Our friends at the Walk in the Park blog are commenting critically on the idea that taking away parkland makes sense from an economic development standpoint:
"State Senator Jose Peralta is apparently not grasping that the proposed project would be in the center of a 1200 acre heavily used public park. "Major League Soccer is going to make a great economic impact in this area, he told told WABC News,
"And we're talking about over 2,000 construction union jobs. We're talking about 1,100 permanent jobs when it comes down to it. And that's what it's all about. It's about bringing economic development back into Queens."
The "area" he refers to which that he says will create a "great economic impact" is a public park which by law can not be for such purposes. In fact State law - which he has taken an oath to uphold - prohibit such commercial development."
Flushing Meadows is a great recreational resort for the communities that Peralta serves-and if he was so concerned about jobs he would be on a huge soapbox screaming about the assault in Willets Point, next door to the park, on 2500-mostly Latino immigrant-jobs and businesses that are slated for condemnation because the mayor wants to transfer the property to his friends.
As the WTP blog goes on to point out there are three projects in total that are going to be built on parkland if the mayor and his cronies get their way: "The 1200 acre Flushing Meadow- Corona Park, and the surrounding community is currently under-siege by two other commercial projects being proposed; a 8,000-seat U.S. Tennis Association stadium, including a large parking garage, and an enormous mall next to Citi Field as part of the EDC's Willets Point Development that the City is not planning seeking parkland alienation approval for."
The huge hint that something non-Kosher in government is taking place can be found when the pols resort to euphemisms to describe their activities-and we can see this clearly with Flushing Meadows:
"Both the State Senator and the Mayor seem to be confused about where exactly these projects are located. A Bloomberg spokesperson said the projects are vital to reviving - (again), "the area."
"In all of our conversations with Queens community groups, we hear the same message consistently: the borough needs more jobs and economic activity. These projects would meet that need in spectacular fashion and provide employment to thousands of Queens residents," said spokeswoman Julie Wood."
Of course, a lot more jobs would be available right in Flushing Meadows if the Parks Department budget hadn't been cut so that park maintenance was so poorly looked after-and let's not forget the deal that allowed the Mets to keep parking revenues that went to the city before CitiField was built.
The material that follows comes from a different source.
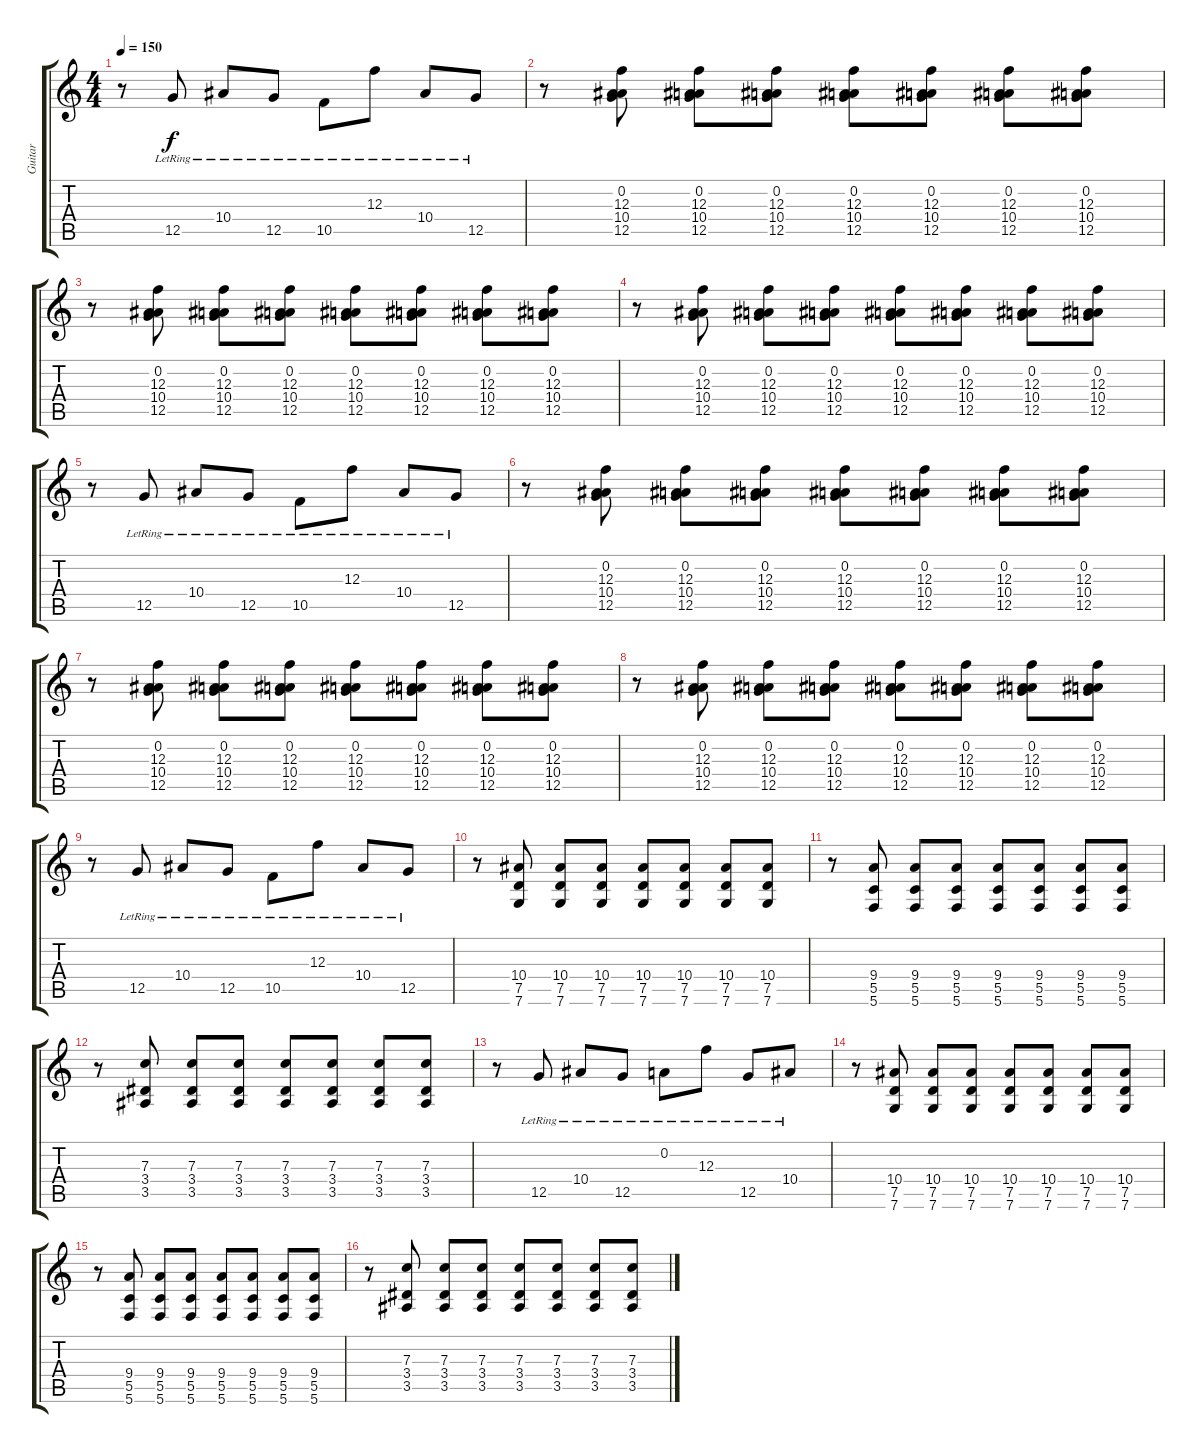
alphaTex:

As the NY Times reported about the deals struck for both teams (via Wikepedia):
"The plan also said that the teams would be allowed to keep all parking revenues, which state officials had already said they wanted to keep to compensate the state for building new garages for the teams. The teams would keep 96% of ticket revenues and 100% of all other revenues, not pay sales tax or property tax on the stadium, and would get low-cost electricity from New York state. Business officials criticized the plan as giving too much money to successful teams with little reason to move to a different city."
All of this has been a hallmark of the Bloomberg administration-using the mantra of economic development to award lucrative deals to its friends and in the process giving short shrift to the lower orders who fly so far below the mayor's radar-except when he's looking to control their eating behavior.
As the park advocates make clear what is needed is a full environmental review of all three of these projects-and not during the shotgun wedding climate of Ulurp, but before, so that a sober assessment can be made. The advocates get the last word:
"A public scoping meeting for Willets Point Development is being held on Thursday, September 27, 2012, at P.S. 19 Marino Jeantet, 98-02 Roosevelt Avenue, Queens, New York, at 4:30 P.M. Opponents of the plans are calling for a full environmental review of all three projects to access the cumulative impacts before any of the projects begin ULURP.